* **Work to complete**:
A faithful copy is needed of the lines below from the one with "wrist: (334, 309)" up to and including the one with "ring dip: (124, 118)"; set it down with no pictures and no other lines.

(Recorded data)
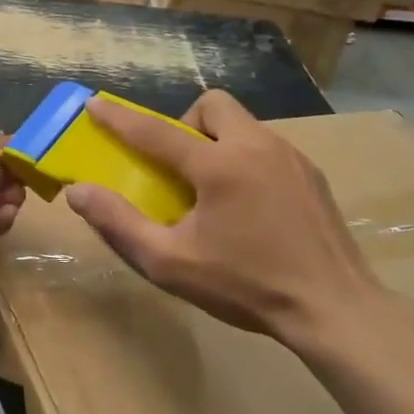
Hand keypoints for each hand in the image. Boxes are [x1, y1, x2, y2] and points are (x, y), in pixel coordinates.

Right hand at [64, 91, 403, 355]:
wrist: (334, 309)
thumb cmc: (245, 286)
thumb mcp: (170, 262)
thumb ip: (119, 223)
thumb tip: (78, 192)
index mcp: (219, 166)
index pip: (156, 132)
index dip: (120, 119)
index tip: (95, 104)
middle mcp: (257, 147)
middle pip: (212, 106)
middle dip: (185, 124)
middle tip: (179, 166)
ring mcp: (291, 157)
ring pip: (243, 124)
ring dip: (217, 142)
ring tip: (213, 190)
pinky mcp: (312, 174)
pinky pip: (267, 147)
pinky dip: (245, 159)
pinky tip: (249, 206)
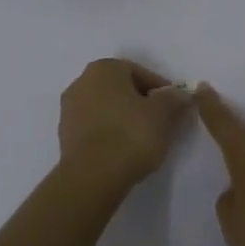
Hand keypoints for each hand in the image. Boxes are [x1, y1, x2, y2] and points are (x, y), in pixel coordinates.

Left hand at [55, 58, 192, 196]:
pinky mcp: (65, 135)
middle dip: (141, 103)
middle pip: (121, 89)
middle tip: (161, 123)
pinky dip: (110, 133)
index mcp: (104, 68)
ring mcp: (69, 109)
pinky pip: (95, 127)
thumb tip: (179, 94)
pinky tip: (123, 150)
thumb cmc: (131, 135)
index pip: (141, 73)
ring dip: (124, 118)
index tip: (174, 109)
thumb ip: (174, 98)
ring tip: (143, 140)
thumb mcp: (164, 113)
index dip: (161, 91)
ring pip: (107, 108)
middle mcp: (82, 81)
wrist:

* **Answer for the task**:
wrist: (334, 309)
thumb cmc: (245, 286)
thumb mcp: (170, 262)
thumb ip: (119, 223)
thumb tip: (78, 192)
index mcp: (219, 166)
index pip: (156, 132)
index dip: (120, 119)
index tip: (95, 104)
middle mcp: (257, 147)
middle pip: (212, 106)
middle dip: (185, 124)
middle tip: (179, 166)
ring mcp: (291, 157)
ring pip: (243, 124)
ring dip: (217, 142)
ring tip: (213, 190)
pinky mcp: (312, 174)
pinky pip: (267, 147)
pinky dip: (245, 159)
pinky tip: (249, 206)
Hand keypoints for each hand in the image. Boxes are [x1, y1, x2, y2] and points are (x, y), in pixel coordinates.

Left hand at [55, 58, 192, 196]:
pinky mcp: (65, 135)
middle dip: (141, 103)
middle pip: (121, 89)
middle tip: (161, 123)
pinky dip: (110, 133)
index mcp: (104, 68)
ring mcp: (69, 109)
pinky pip: (95, 127)
thumb tip: (179, 94)
pinky tip: (123, 150)
thumb cmc: (131, 135)
index pip: (141, 73)
ring dip: (124, 118)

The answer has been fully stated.